▸ Texto para leitura
○ ○ ○ ○

2. Como se tem transformado a sociedade portuguesa?
As transformações sociais das últimas décadas
revelam uma tendência para o esbatimento das clivagens entre o Norte e o
Sul, o urbano e o rural, clivagens que os cientistas sociais vinham a
identificar como características da sociedade portuguesa, até à
década de 60. Os dualismos espaciais tendem a dar lugar aos dualismos
socio-económicos, segundo uns, ou á uniformização,
segundo outros. Mas é preciso não esquecer as continuidades que
persistem ao lado das inovações.
Veja-se, em primeiro lugar, a
população. No continente, a população era de 8,9
milhões em 1960, 8,7 milhões em 1970, 9,8 milhões em 1981 e
de 9,9 milhões de habitantes em 1991. A taxa de crescimento anual médio
passou de -0,33% na década de 60, para 1,35% na década de 70,
descendo para 0,03% na década de 80. O crescimento negativo da população,
na década de 60, deve-se em grande medida ao intenso fluxo emigratório
dos portugueses para a Europa, principalmente para a França. Na década
de 70, a emigração estancou e começa a verificar-se o fenómeno
inverso: entraram em Portugal mais de meio milhão de pessoas provenientes
das ex-colónias, as quais foi necessário integrar social e
profissionalmente. Portugal passa, a partir de então, a ser um pólo
de atracção para imigrantes, principalmente provenientes dos países
africanos de língua portuguesa, mas também originários do
Brasil e de alguns países europeus. Na década de oitenta, o
crescimento populacional estagna em consequência do recomeço
moderado da emigração - compensada pelo fluxo imigratório -
e da acentuação do declínio da natalidade (em 1970, a
descendência média era de 3,0 filhos por mulher, em 1991 era de
1,6). As mulheres controlam cada vez mais eficazmente a natalidade e fazem-no de
uma forma bastante homogénea no espaço continental. Compensando em
parte os efeitos desta tendência, verifica-se uma queda drástica
(87%) da taxa de mortalidade infantil desde os anos 60. A generalização
da vacinação das crianças e da cobertura sanitária e
educativa do país, a melhoria da alimentação e dos cuidados
de higiene explicam esta mudança a que também não é
alheia a difusão de uma atitude de valorização da criança.

○ ○ ○ ○

▸ Material fornecido
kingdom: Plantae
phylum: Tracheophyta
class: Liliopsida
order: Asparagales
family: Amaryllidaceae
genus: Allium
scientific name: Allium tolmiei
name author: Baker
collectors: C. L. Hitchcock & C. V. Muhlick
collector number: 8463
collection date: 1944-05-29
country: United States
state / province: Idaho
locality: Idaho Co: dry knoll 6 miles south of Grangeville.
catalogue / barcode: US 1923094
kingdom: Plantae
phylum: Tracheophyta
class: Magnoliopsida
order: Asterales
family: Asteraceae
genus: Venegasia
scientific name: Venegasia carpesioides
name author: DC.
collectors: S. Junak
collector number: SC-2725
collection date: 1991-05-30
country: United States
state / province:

○ ○ ○ ○

▸ Instruções do exercício
1 – Transcreva, do texto sobre as transformações da sociedade portuguesa, a passagem que se inicia nas palavras que contêm "2. Como se tem" e termina em "lado das inovações.".
2 – Reproduza a parte da listagem que começa na linha que contém "genus: Venegasia" e vai até ao final da listagem, substituindo "collectors" por "collected by" e mantendo tudo o resto inalterado.

▸ Respostas escritas
1 –
2. Como se tem transformado a sociedade portuguesa?
As transformações sociais das últimas décadas
revelam uma tendência para o esbatimento das clivagens entre o Norte e o
Sul, o urbano e o rural, clivagens que os cientistas sociais vinham a
identificar como características da sociedade portuguesa, até à
década de 60. Os dualismos espaciais tendem a dar lugar aos dualismos
socio-económicos, segundo uns, ou á uniformização,
segundo outros. Mas é preciso não esquecer as continuidades que
persistem ao lado das inovações.

2 –
genus: Venegasia
scientific name: Venegasia carpesioides
name author: DC.
collected by: S. Junak
collector number: SC-2725
collection date: 1991-05-30
country: United States
state / province:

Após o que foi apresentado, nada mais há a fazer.